É melhor tentar do que deixar pra lá. Definitivamente é. Uma boa leitura.

0. introdução

Calma, calma...

Antes de tudo o que será explicado ser lido gostaria de colocar claros meus objetivos com tudo isso para, dessa maneira, você, leitor, entender corretamente as minhas intenções e desejos. Não pretendo gratuitamente criticar a escola, realizando assim um vandalismo literário irracional e obviamente burro pois isso nunca seria lido à sério. Não pretendo manipular ninguém. Não considero este texto uma verdade absoluta de maneira alguma.

Minha ambição com tudo isto é fazer pensar. O desejo é causar um debate saudável, necessário, genuíno e legítimo sobre a nossa comunidade, o Colégio Santa Cruz. Se sou agressivo em certos momentos? Não diria agressivo, diria incisivo. Não acho que tenha sido injusto, mas julgue por si mesmo. Só a sua leitura vai formar sua opinião, evidentemente.

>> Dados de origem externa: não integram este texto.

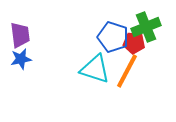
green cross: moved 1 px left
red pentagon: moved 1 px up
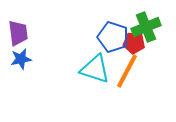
purple trapezoid: moved 2 px left, 2 px up
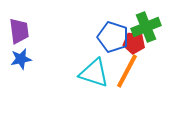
purple trapezoid: moved 1 px right, 2 px up
cyan triangle: moved 1 px left, 4 px down
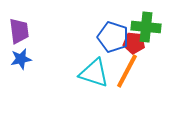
green cross: rotated 28 degrees clockwise
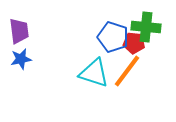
orange line: rotated 9 degrees clockwise
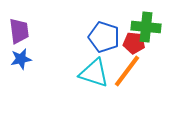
blue pentagon: moved 9 px left
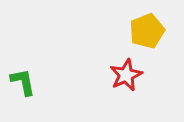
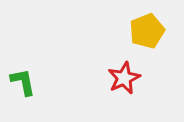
red star: moved 2 px left, 3 px down
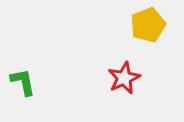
yellow pentagon: moved 1 px right, 6 px up
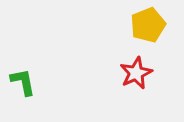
red star: moved 12 px right, 5 px up
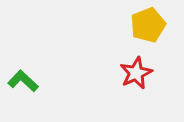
green L-shape: moved 1 px up; rotated 36 degrees counterclockwise
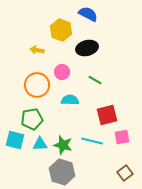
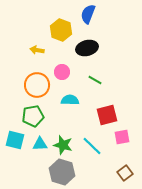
blue semicircle: rotated 96 degrees counterclockwise
green pentagon: moved 1 px right, 3 px up
cyan line: moved 5 px down; rotated 30 degrees clockwise
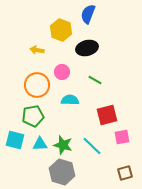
brown square: rotated 21 degrees clockwise
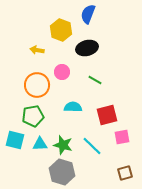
cyan semicircle: moved 3 px right, 7 px down
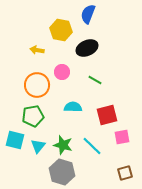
yellow hexagon: rotated 10 degrees counterclockwise
black ellipse: rotated 10 degrees counterclockwise
cyan triangle: moved 2 px left, 2 px down; rotated 49 degrees counterclockwise
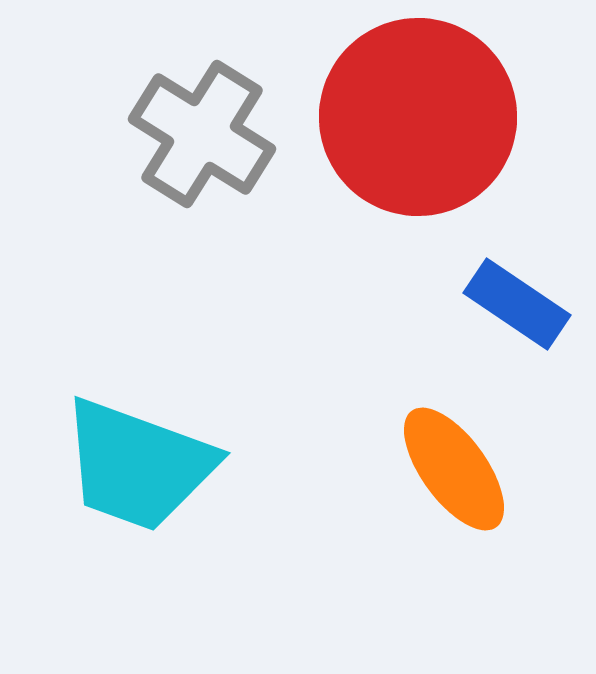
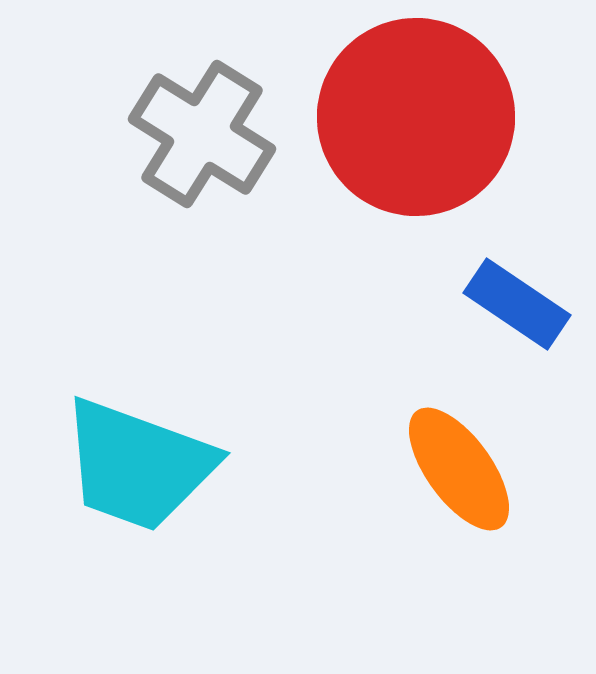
red circle: moved 2 px left
orange ellipse: moved 5 px right
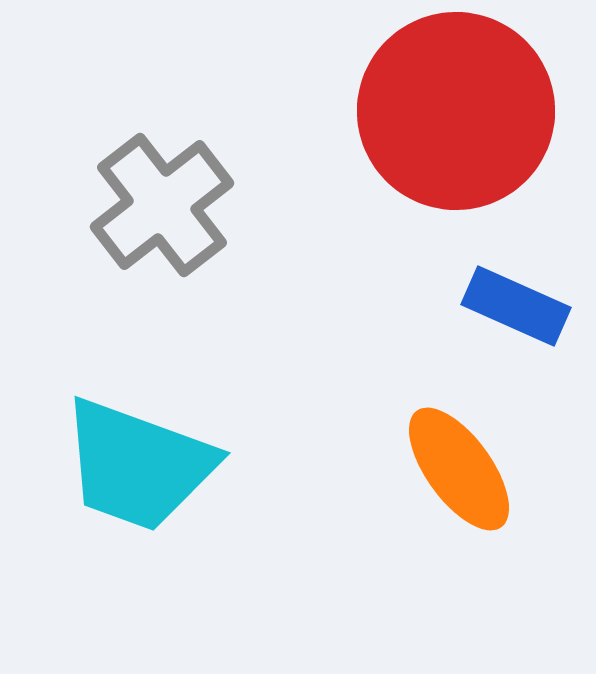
red circle: moved 40 px right, 6 px up
gray cross: moved 40 px left, 71 px down; rotated 20 degrees clockwise
blue rectangle: moved 1 px left, 2 px down; rotated 10 degrees counterclockwise
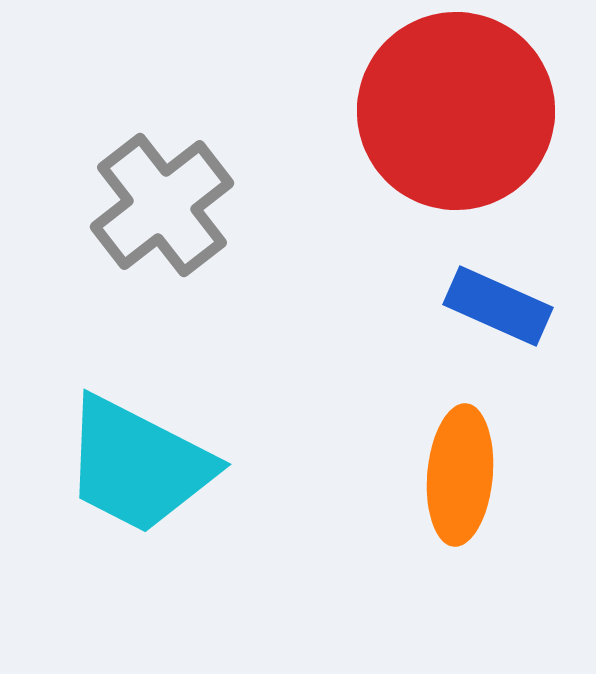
blue rectangle: moved 18 px left
cyan trapezoid: rotated 7 degrees clockwise
orange ellipse: moved 1 px right, 6 px down; rotated 41 degrees clockwise
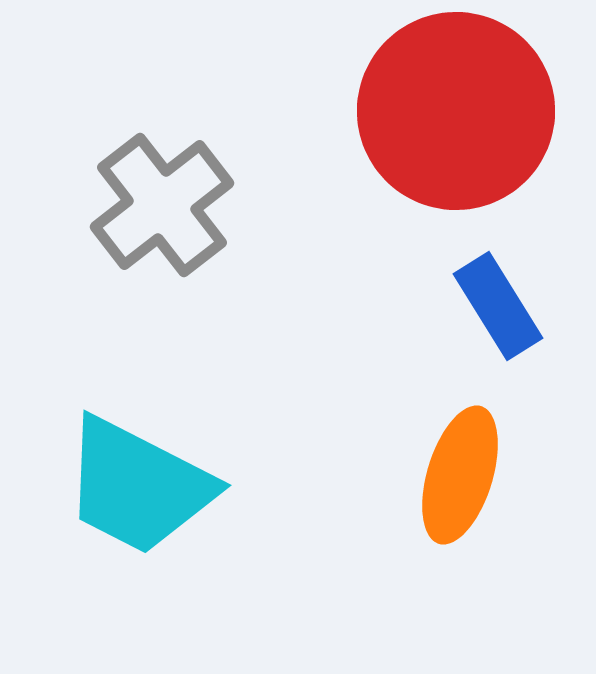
blue rectangle: rotated 34 degrees clockwise
cyan trapezoid: moved 21 px down
orange ellipse: rotated 12 degrees clockwise
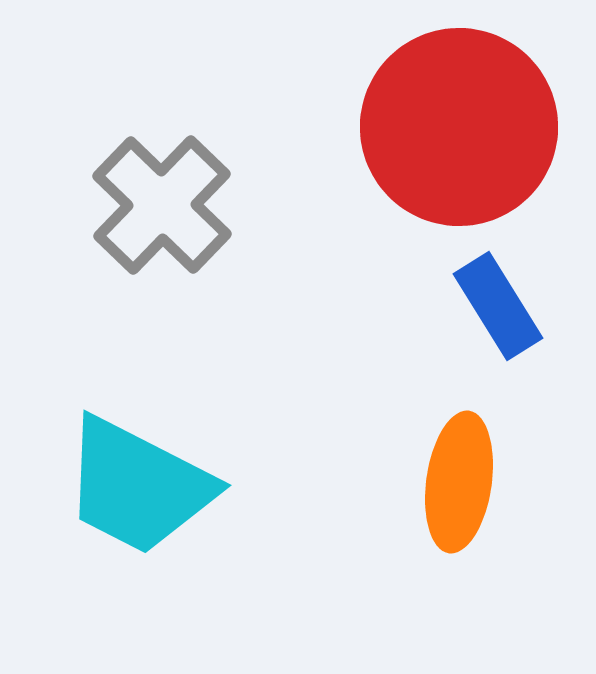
red circle: moved 3 px right, 16 px down
gray cross: rotated 8 degrees counterclockwise
orange ellipse: moved 1 px left, 7 px down; rotated 9 degrees counterclockwise
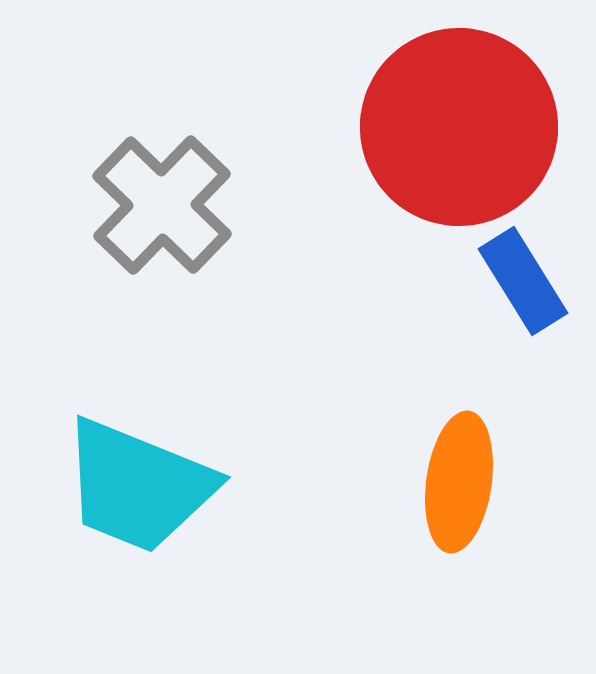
blue rectangle: moved 25 px right, 25 px up
cyan trapezoid: rotated 5 degrees counterclockwise
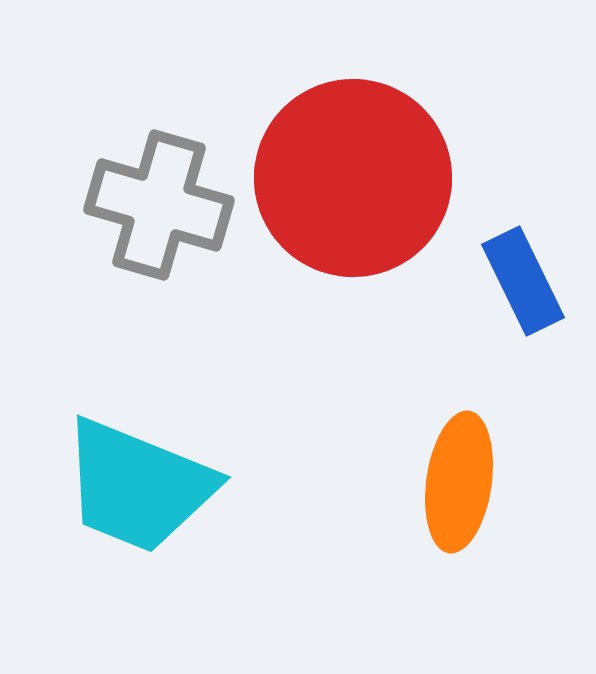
red circle: moved 106 px left, 51 px down
gray cross: moved 3 px left; rotated 28 degrees counterclockwise
blue rectangle: rotated 6 degrees clockwise
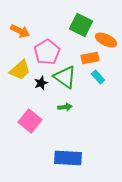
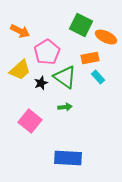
orange ellipse: moved 3 px up
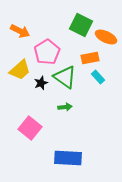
pink square: moved 7 px down
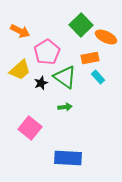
green square: rotated 20 degrees clockwise
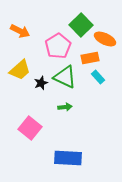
orange ellipse: moved 1 px left, 2 px down
pink pentagon: moved 11 px right, 6 px up
green triangle: rotated 10 degrees counterclockwise
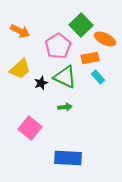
yellow trapezoid: moved 1 px up
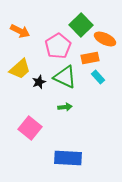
black star: moved 2 px left, 1 px up
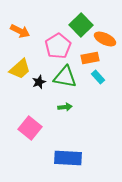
green triangle: rotated 15 degrees counterclockwise
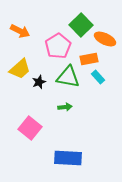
orange rectangle: moved 1 px left, 1 px down
green triangle: moved 3 px right
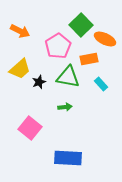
cyan rectangle: moved 3 px right, 7 px down
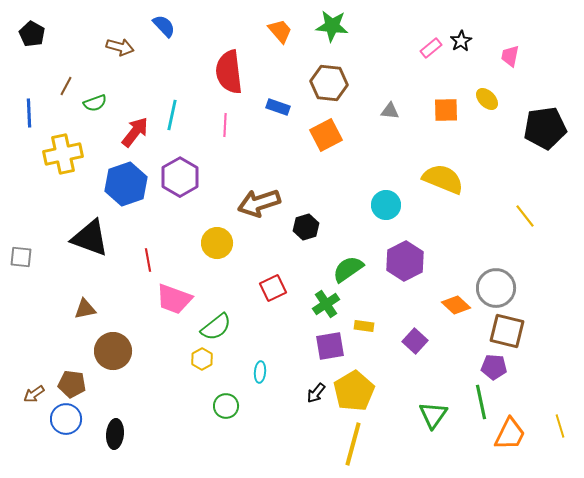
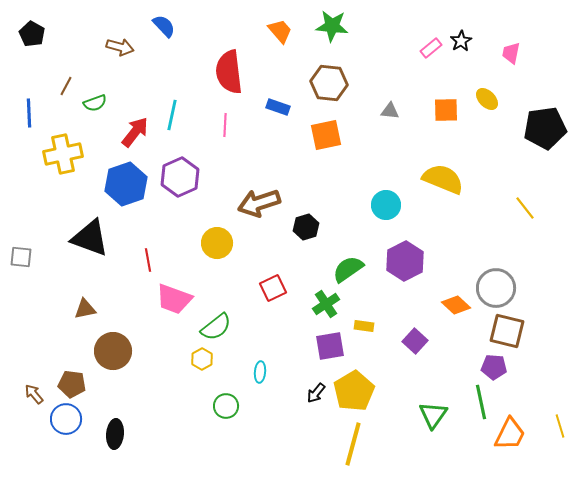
pink trapezoid at (510, 56): moved 1 px right, 3 px up
orange square at (326, 135): rotated 16 degrees clockwise
purple hexagon at (180, 177): rotated 6 degrees clockwise
yellow line at (525, 216): moved 8 px up
brown arrow at (34, 394): rotated 85 degrees clockwise
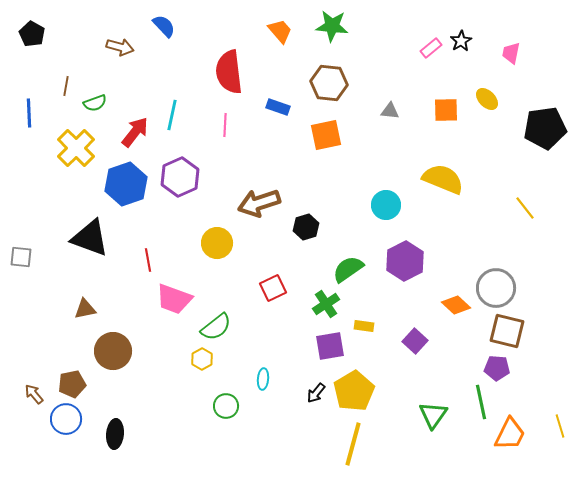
brown line at (66, 86): rotated 18 degrees counterclockwise
yellow cross at (63, 154): moved 13 px right, 6 px up; rotated 33 degrees counterclockwise
purple pentagon at (494, 367): moved 3 px right, 1 px down
cyan ellipse at (260, 372): moved 3 px right, 7 px down
brown pentagon at (72, 384): rotated 20 degrees counterclockwise
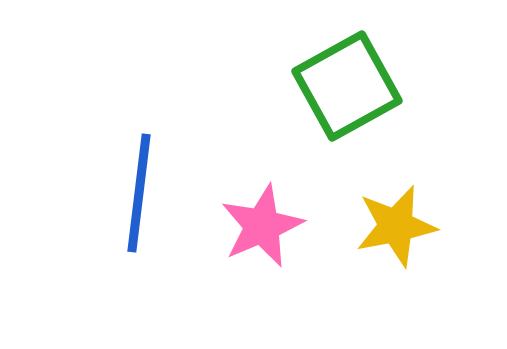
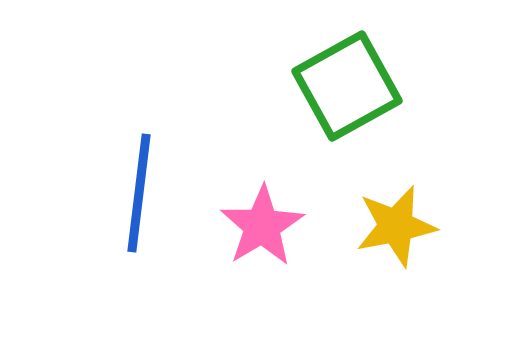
pink star: rotated 8 degrees counterclockwise
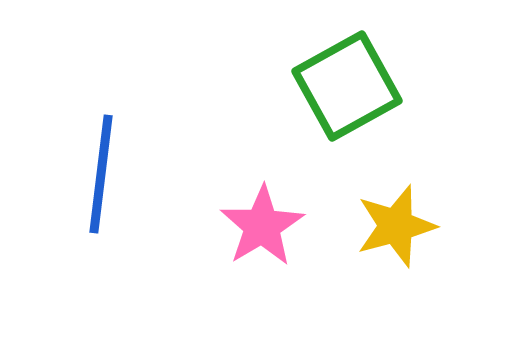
blue line: moved 38 px left, 19 px up
yellow star: rotated 4 degrees counterclockwise
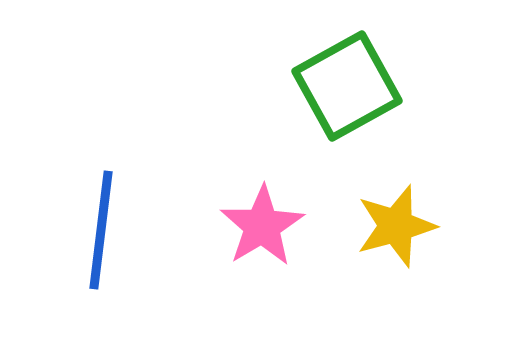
blue line: moved 56 px down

1. O ontem; Projeto & discurso

Uma breve crônica da história. Dados da certidão de nascimento e do desenvolvimento do colégio durante seus quase 55 anos.

O Colégio Santa Cruz foi fundado por padres de origem canadense da Congregação de Santa Cruz em 1952. Seu primeiro prédio, na avenida Higienópolis, logo foi pequeno para a instituição que crescia rapidamente. O ensino de primeira linha para garotos da elite intelectual ganha, em 1953, seu atual espaço; um terreno de 50 mil metros quadrados no bairro quase rural de Alto de Pinheiros. No ano de 1959 chega ao Brasil o Padre Charbonneau, assim como o Curso Experimental adotado neste mesmo ano pelo colégio.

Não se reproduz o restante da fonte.